The theatre became a cinema in 1931, and had a projection box built at the rear of the stage, allowing for rear projection. There was a large lobby on two levels and a big atelier under the roof. The stalls lobby could become a dance room with a wooden floor under a huge carpet which could be removed for the occasion.
During the 1950’s, the owner was a cinema lover and the Ranelagh Cinema was a very famous art cinema of the city. Everything was done to give the best for movie-goers. For instance, for an opera movie the sound system was settled in the orchestra pit.

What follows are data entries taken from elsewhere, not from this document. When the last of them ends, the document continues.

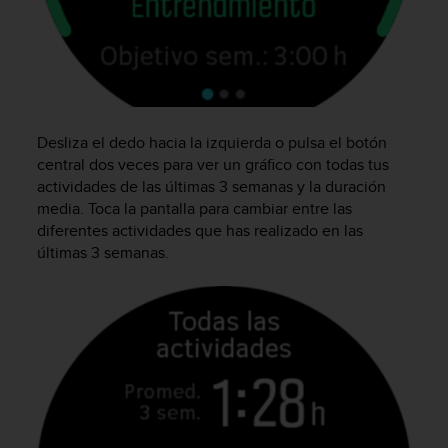
c
o
n
f
o
r
m
Desliza el dedo hacia la izquierda o pulsa el botón
i
central dos veces para ver un gráfico con todas tus
d
actividades de las últimas 3 semanas y la duración
a
media. Toca la pantalla para cambiar entre las
d
diferentes actividades que has realizado en las
A
últimas 3 semanas.
A
e
n
e
s
t
e
s
i
t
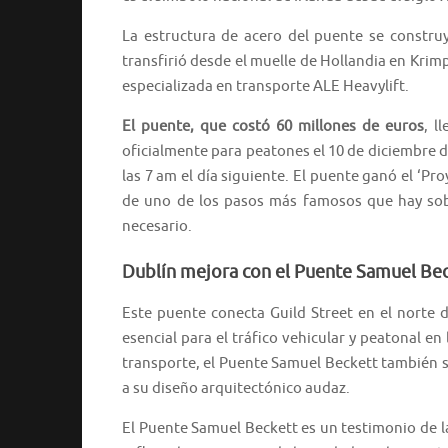
La estructura de acero del puente se constru
transfirió desde el muelle de Hollandia en Krim
especializada en transporte ALE Heavylift.
El puente, que costó 60 millones de euros
, l
oficialmente para peatones el 10 de diciembre de
las 7 am el día siguiente. El puente ganó el ‘Pr
de uno de los pasos más famosos que hay sobre
necesario.
Dublín mejora con el Puente Samuel Be
Este puente conecta Guild Street en el norte 
esencial para el tráfico vehicular y peatonal en
transporte, el Puente Samuel Beckett también s
a su diseño arquitectónico audaz.
El Puente Samuel Beckett es un testimonio de la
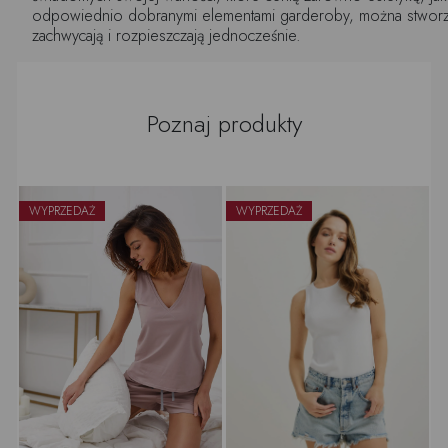
odpowiednio dobranymi elementami garderoby, można stworzyć
zachwycają i rozpieszczają jednocześnie.
Poznaj produkty
WYPRZEDAŻ
WYPRZEDAŻ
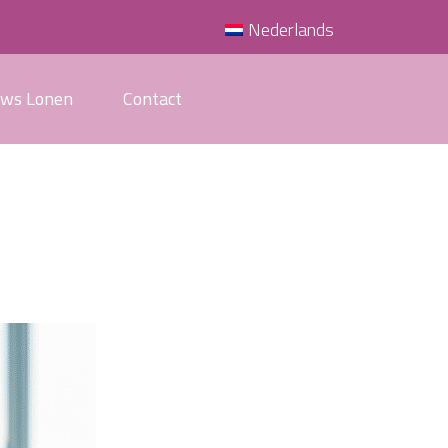
Nederlands
uws Lonen
Contact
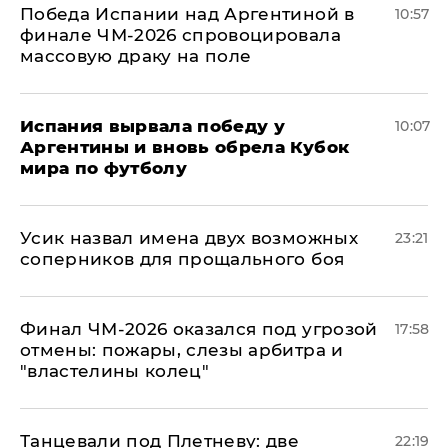
Победа Испании над Аргентиной в
10:57
финале ЧМ-2026 спровоцировала
массовую драку на поле
Испания вырвала победу у
10:07
Аргентины и вновь обрела Кубок
мира по футболу
Усик назвал имена двух возможных
23:21
соперников для прощального боя
Финал ЧМ-2026 оказался под угрозой
17:58
отмены: пожары, слезы арбитра и
"властелины колец"
Танцевали под Плетневу: две
22:19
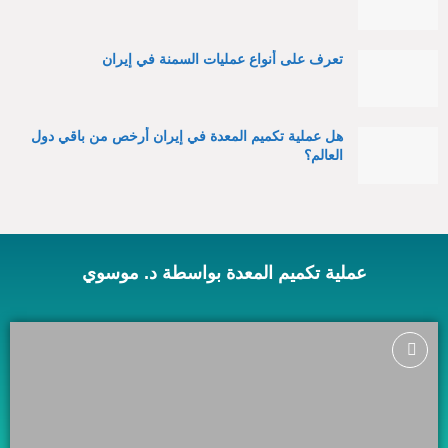
تعرف على أنواع عمليات السمنة في إيران
هل عملية تكميم المعدة في إيران أرخص من باقي دول
العالم؟
عملية تكميم المعدة بواسطة د. موسوي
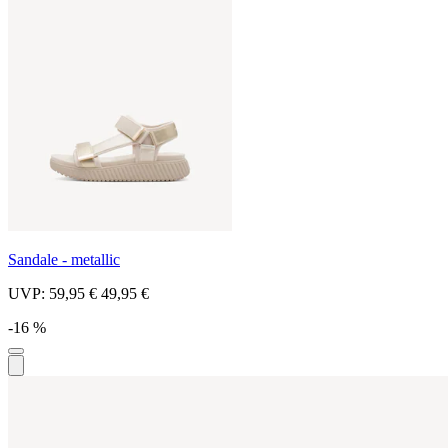
Sandale - metallic
UVP:
59,95 €
49,95 €
-16 %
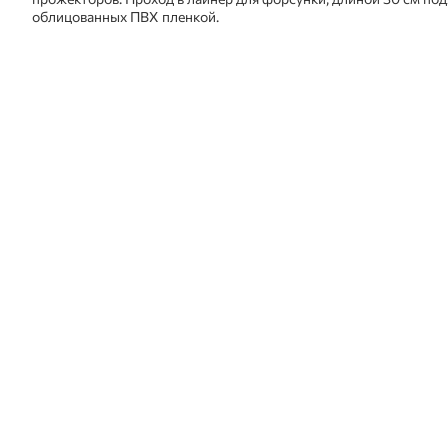
облицованных ПВХ пленкой.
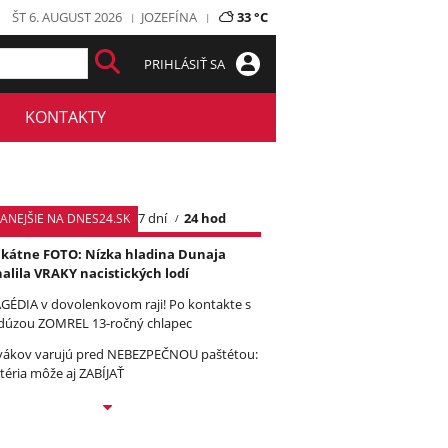
ŠT 6. AUGUST 2026
JOZEFÍNA
33 °C
PRIHLÁSIŤ SA
KONTAKTY
7 dní
24 hod
TANEJŠIE NA DNES24.SK
kátne FOTO: Nízka hladina Dunaja
alila VRAKY nacistických lodí
GÉDIA v dovolenkovom raji! Po kontakte s
úzou ZOMREL 13-ročný chlapec
vákov varujú pred NEBEZPEČNOU paštétou:
téria môže aj ZABÍJAŤ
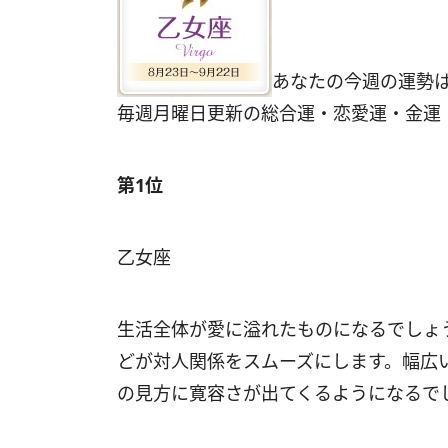
あなたの今週の運勢
毎週月曜日更新の総合運・恋愛運・金運
第1位
乙女座
生活全体が愛に溢れたものになるでしょ
どが対人関係をスムーズにします。幅広
の見方に寛容さが出てくるようになるで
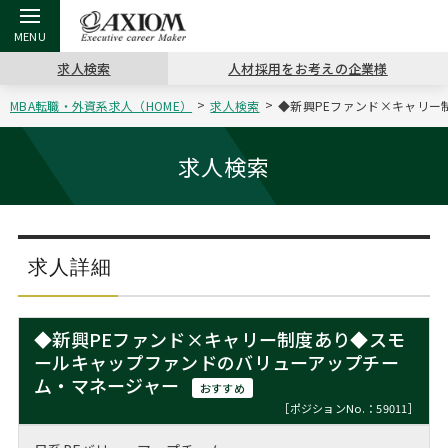
求人検索
人材採用をお考えの企業様
MBA転職・外資系求人（HOME）
求人検索
◆新興PEファンド×キャリー
戻る
戻る
戻る
戻る
戻る
戻る
戻る
戻る
戻る
戻る
戻る
アクシアムの特長
キャリア支援 TOP
転職ツール TOP
転職コラム TOP
イベント・セミナー TOP
会社概要 TOP
ミッシ
お申し
キャリア
MBA留
英文レジ
求人検索
サービス案内
キャリアデザイン講座
英文レジュメの書き方
“展”職相談室
ジョブフェア
沿革
コンサ
キャリ
MBAの
日本から
パワー
（最新求人市場動向）
コンサルタントの紹介
職務経歴書の書き方
転職市場の明日をよめ
キャリアデザインセミナー
主なクライアント
代表メ
“展”
転職活
主な10
キーワ
求人詳細
ステージ別アドバイス
日本語履歴書テンプレート
コンサルティングの現場から
海外セミナー
アクセス
“展”
MBA
英文レ
MBAの転職事例
◆新興PEファンド×キャリー制度あり◆スモ
よくある面接Q&A集
転職成功への4つの鍵
キャリアフォーラム
採用情報
ールキャップファンドのバリューアップチー
おわり
MBAからのFAQ
ム・マネージャー
おすすめ
外資系／面接攻略のコツ
キャリアに効く一冊
プロ経営者の特別セミナー
パブリシティ
［ポジションNo.：59011］
MBA留学生数の推移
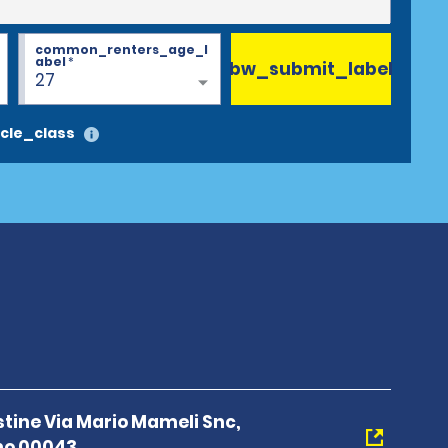
common_renters_age_l
abel
*
bw_submit_label
27
cle_class
stine Via Mario Mameli Snc,
no 00043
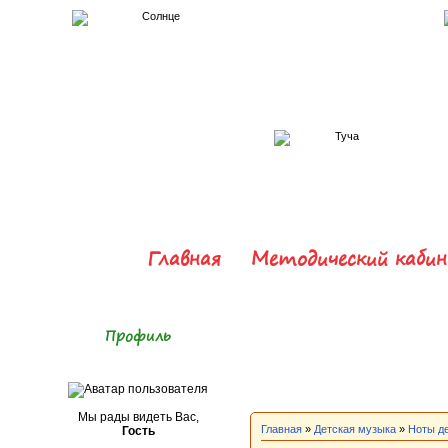
Главная
Методический каби
Профиль
Мы рады видеть Вас,
Главная
»
Детская музыка
»
Ноты д
Гость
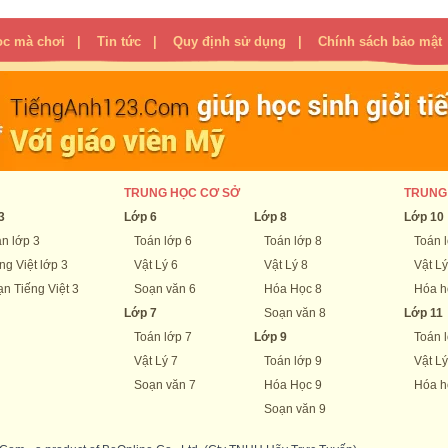
ọc mà chơi
|
Tin tức
|
Quy định sử dụng
|
Chính sách bảo mật
TRUNG HỌC CƠ SỞ
TRUNG
3
Lớp 6
Lớp 8
Lớp 10
n lớp 3
Toán lớp 6
Toán lớp 8
Toán 
ng Việt lớp 3
Vật Lý 6
Vật Lý 8
Vật Lý
n Tiếng Việt 3
Soạn văn 6
Hóa Học 8
Hóa h
Lớp 7
Soạn văn 8
Lớp 11
Toán lớp 7
Lớp 9
Toán 
Vật Lý 7
Toán lớp 9
Vật Lý
Soạn văn 7
Hóa Học 9
Hóa h
Soạn văn 9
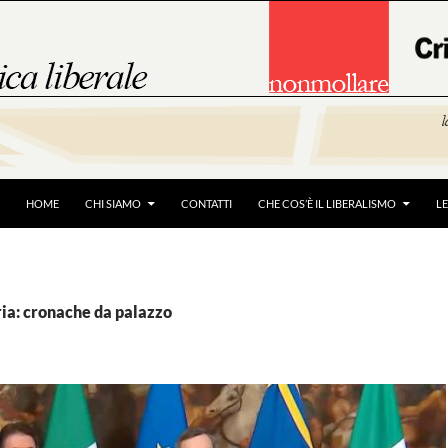
HOME
CHI SIAMO
CONTATTI
CHE COS’È IL LIBERALISMO
L
ria: cronache da palazzo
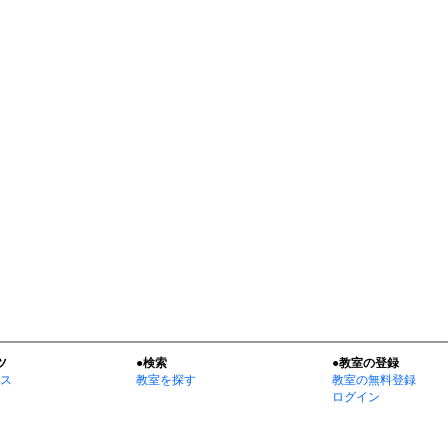
ツ
●検索
●教室の登録
ス
教室を探す
教室の無料登録
ログイン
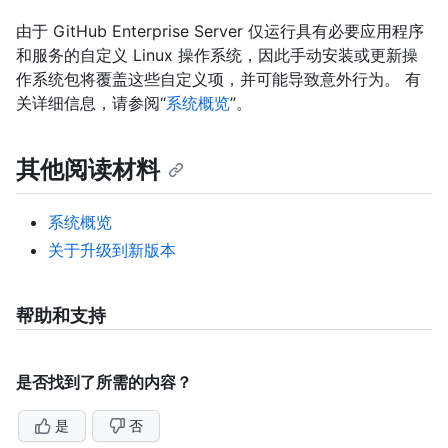
由于 GitHub Enterprise Server 仅运行具有必要应用程序
和服务的自定义 Linux 操作系统，因此手动安装或更新操
作系统包将覆盖这些自定义项，并可能导致意外行为。 有
关详细信息，请参阅“
系统概览
”。
其他阅读材料
系统概览
关于升级到新版本
帮助和支持
是否找到了所需的内容？
是
否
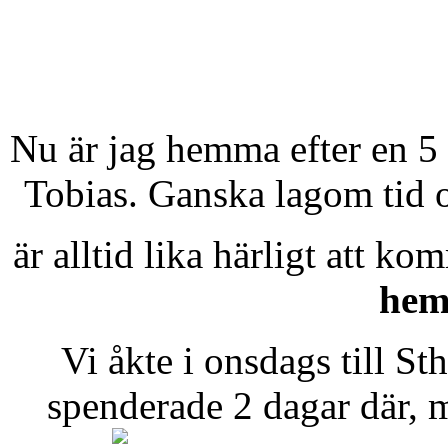
Nu är jag hemma efter en 5
Tobias. Ganska lagom tid o
är alltid lika härligt att 
hem
Vi åkte i onsdags till St
spenderade 2 dagar där, 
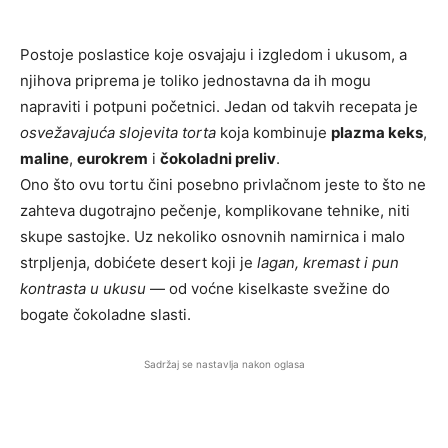
Postoje poslastice koje osvajaju i izgledom i ukusom, a
njihova priprema je toliko jednostavna da ih mogu
napraviti i potpuni početnici. Jedan od takvih recepata je
osvežavajuća slojevita torta
koja kombinuje
plazma keks
,
maline
,
eurokrem
i
čokoladni preliv
.
Ono što ovu tortu čini posebno privlačnom jeste to što ne
zahteva dugotrajno pečenje, komplikovane tehnike, niti
skupe sastojke. Uz nekoliko osnovnih namirnica i malo
strpljenja, dobićete desert koji je
lagan, kremast i pun
kontrasta u ukusu
— od voćne kiselkaste svežine do
bogate čokoladne slasti.
Sadržaj se nastavlja nakon oglasa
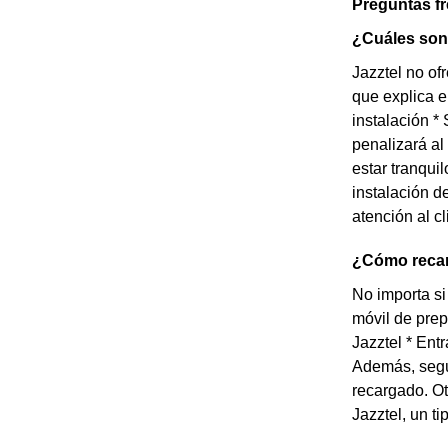
Preguntas f
¿Cuáles son 
Jazztel no of
que explica e
instalación *
penalizará al
estar tranqui
instalación d
atención al cl
¿Cómo recar
No importa si
móvil de prep
Jazztel * Ent
Además, según
recargado. Ot
Jazztel, un t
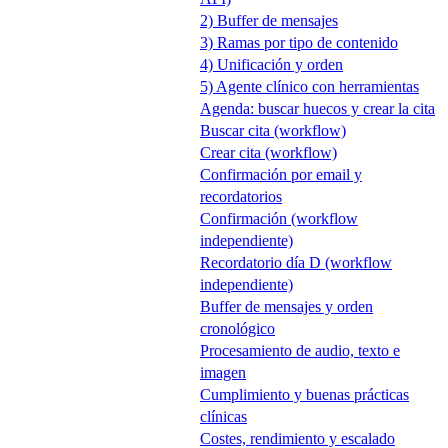
2) Buffer de mensajes
3) Ramas por tipo de contenido
4) Unificación y orden
5) Agente clínico con herramientas
Agenda: buscar huecos y crear la cita
Buscar cita (workflow)
Crear cita (workflow)
Confirmación por email y
recordatorios
Confirmación (workflow
independiente)
Recordatorio día D (workflow
independiente)
Buffer de mensajes y orden
cronológico
Procesamiento de audio, texto e
imagen
Cumplimiento y buenas prácticas
clínicas
Costes, rendimiento y escalado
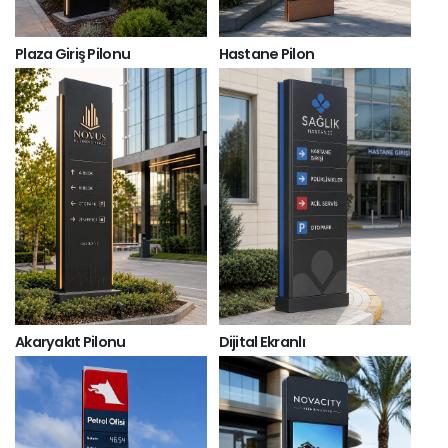
Plaza Giriş Pilonu
Hastane Pilon
Akaryakıt Pilonu
Dijital Ekranlı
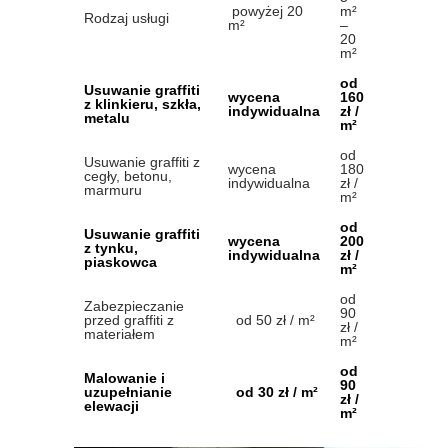
powyżej 20
m²
Rodzaj usługi
m²
–
20
m²
od
Usuwanie graffiti
wycena
160
z klinkieru, szkła,
indywidualna
zł /
metalu
m²
od
Usuwanie graffiti z
wycena
180
cegły, betonu,
indywidualna
zł /
marmuru
m²
od
Usuwanie graffiti
wycena
200
z tynku,
indywidualna
zł /
piaskowca
m²
od
Zabezpieczanie
90
przed graffiti z
od 50 zł / m²
zł /
materiałem
m²
od
Malowanie i
90
uzupełnianie
od 30 zł / m²
zł /
elewacji
m²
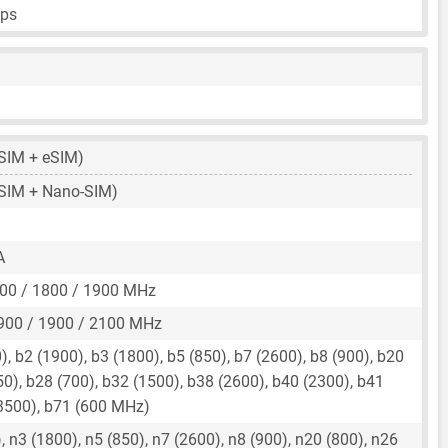
fps
SIM + eSIM)
SIM + Nano-SIM)
A
00 / 1800 / 1900 MHz
900 / 1900 / 2100 MHz
, b2 (1900), b3 (1800), b5 (850), b7 (2600), b8 (900), b20
50), b28 (700), b32 (1500), b38 (2600), b40 (2300), b41
(3500), b71 (600 MHz)
 n3 (1800), n5 (850), n7 (2600), n8 (900), n20 (800), n26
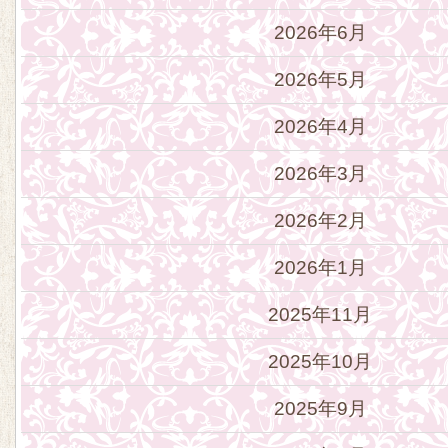
2026年6月
2026年5月
2026年4月
2026年3月
2026年2月
2026年1月
2025年11月
2025年10月
2025年9月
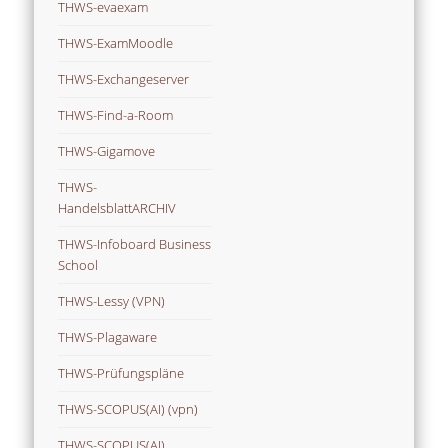
THWS-evaexam
THWS-ExamMoodle
THWS-Exchangeserver
THWS-Find-a-Room
THWS-Gigamove
THWS-
HandelsblattARCHIV
THWS-Infoboard Business
School
THWS-Lessy (VPN)
THWS-Plagaware
THWS-Prüfungspläne
THWS-SCOPUS(AI) (vpn)
THWS-SCOPUS(AI)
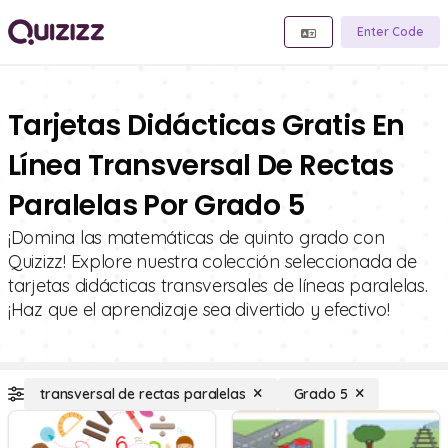
Enter Code
Tarjetas Didácticas Gratis En
Línea Transversal De Rectas
Paralelas Por Grado 5
¡Domina las matemáticas de quinto grado con
Quizizz! Explore nuestra colección seleccionada de
tarjetas didácticas transversales de líneas paralelas.
¡Haz que el aprendizaje sea divertido y efectivo!
transversal de rectas paralelas
Grado 5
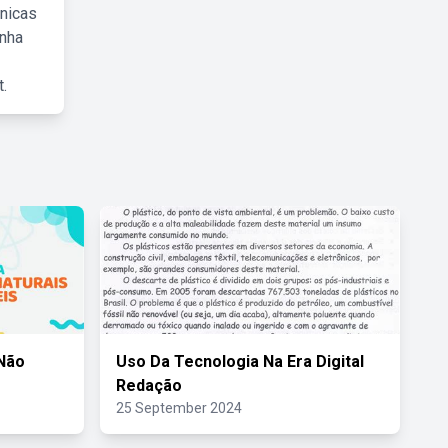
cnicas
inha
.
Não
Uso Da Tecnologia Na Era Digital
Redação
25 September 2024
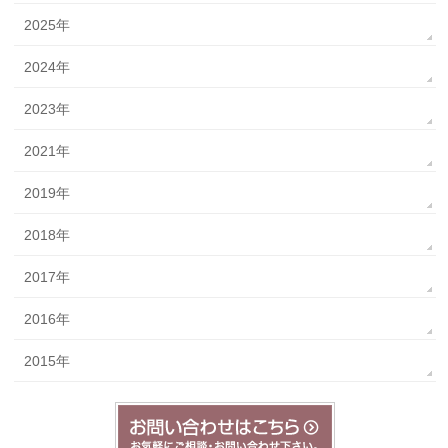
2025年
2024年
2023年
2021年
2019年
2018年
2017年
2016年
2015年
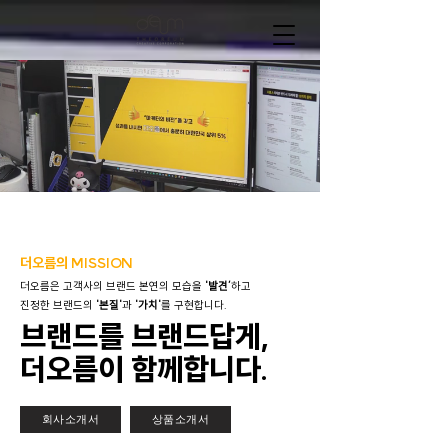
​더오름의 MISSION
더오름은 고객사의 브랜드 본연의 모습을
'발견’
하고
진정한 브랜드의
'본질'
과
'가치'
를 구현합니다.
브랜드를 브랜드답게,
더오름이 함께합니다.
회사소개서
상품소개서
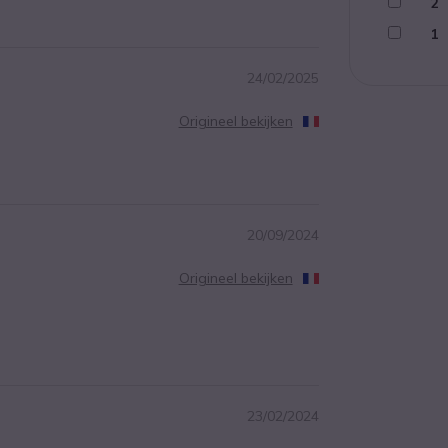
2
1
24/02/2025
Origineel bekijken
20/09/2024
Origineel bekijken
23/02/2024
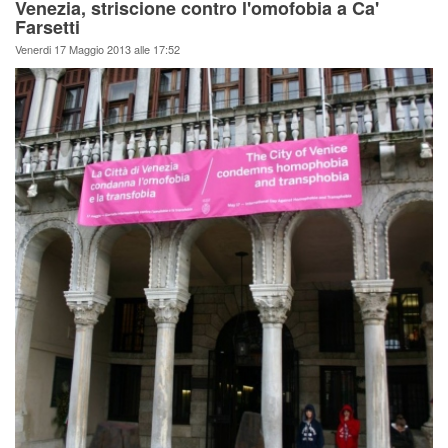
Venezia, striscione contro l'omofobia a Ca'
Farsetti
Venerdi 17 Maggio 2013 alle 17:52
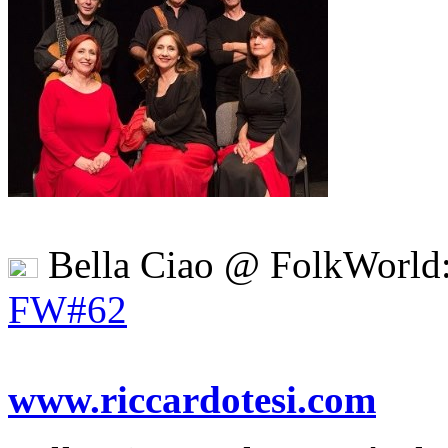
Bella Ciao @ FolkWorld
FW#62
www.riccardotesi.com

In the 1970’s, as with other similar movie theatres in Paris, the times were difficult but the theatre had a successful run of the classic French film “Les Enfants du Paradis”. The Ranelagh Cinema was the perfect box for this jewel and people came for years from the entire world. It became a Listed Landmark building in 1977. It was a full time cinema until 1995 and is especially known for its regular screenings over many years of the French classic film “Les Enfants du Paradis”.
Some live performances started to alternate with movies. Every year, the puppets of Salzburg filled the theatre with a faithful audience.
The Theatre Ranelagh is now a permanent live theatre of the city, although it still presents occasional Classic movies (via DVD projection). It is hidden away in a small street in the 16th district, but it deserves a glance. Not far away is the tower building of Radio France.